Poulson not only reached out to the participating musicians, but also coordinated their performances.

She compared the experience to putting together a dish.

“I like to call them pies. Pies by Ms. Poulson,” she said. “My job is to prepare a foundation and then bring in players like Pat Pepin and Jimmy Midnight, and these people that are great solo performers, with a great backline. They lead the charge, but they have this really great rhythm section behind them.”

The work is not unlike what Poulson did every week at the HydeOut at the Wharf.

She said her first impression of him was that he was a “towering individual” who was calm, friendly and enthusiastic. She said a music-filled festival was a great way for those who knew and loved Johnston to celebrate his life.

Philip Johnston said he and his father’s other loved ones decided to hold a service shortly after Logan Johnston’s death, and then gather later in the year for a celebration of life.

Philip Johnston said he and some of his father’s friends held a surprise party at Johnson Hall in Gardiner for Logan’s 60th birthday — a private “surprise jam” with his musician friends.

The surprise party was a decade ago. Logan Johnston would have celebrated his 70th birthday Monday.

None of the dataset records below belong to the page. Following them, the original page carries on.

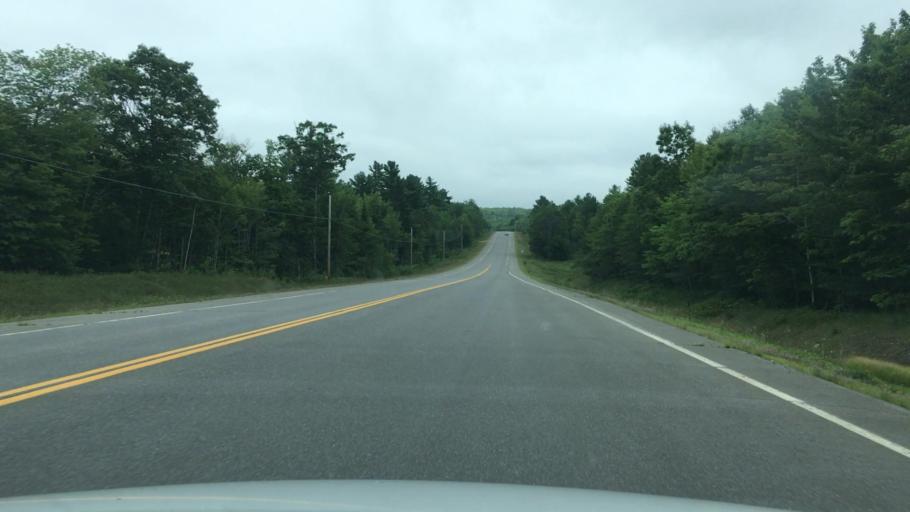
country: US
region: Maine
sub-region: Hancock County
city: Franklin
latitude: 44.8374
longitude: -68.1441
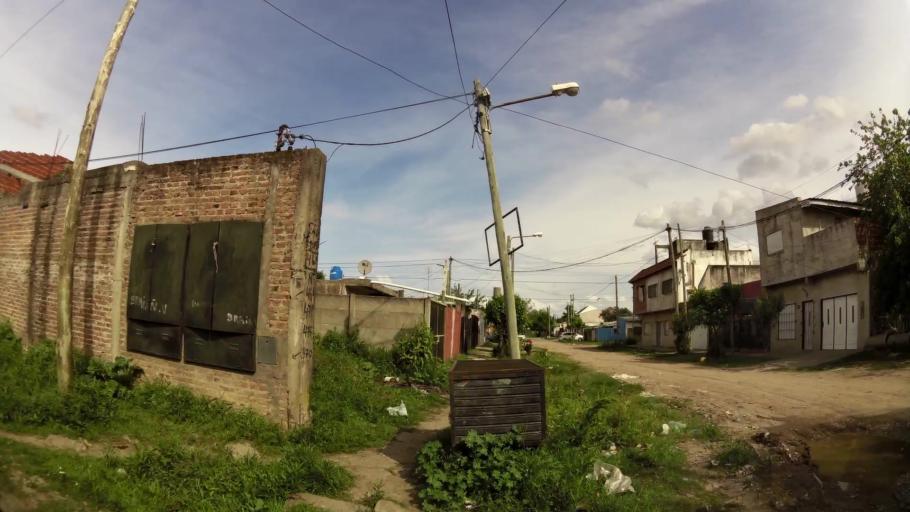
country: AR
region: Buenos Aires
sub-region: Partido de Quilmes
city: Quilmes
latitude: -34.7745
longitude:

Given his father was a well-known member of the community, Philip Johnston said it was not hard getting musicians and others to come together to celebrate Logan Johnston’s life.

Joshua Robbins, a bass player who performed at Sunday’s gathering, described Logan Johnston as a “mentor” he had known for two decades — as a fellow musician and a man with whom he worked at Oaklands Farm, which Johnston and his wife operated in Gardiner.

“We basically worked side by side every day, and it was an amazing time to get to know the man,” Robbins said. “He was just a really incredible human being, a great mentor and a great friend.”

Robbins said an event in Gardiner with dozens of Johnston’s fellow musicians would have meant a great deal to him.

“He doesn’t have to chase cows today,” Robbins said. “He can listen to music, somewhere, from his hometown.”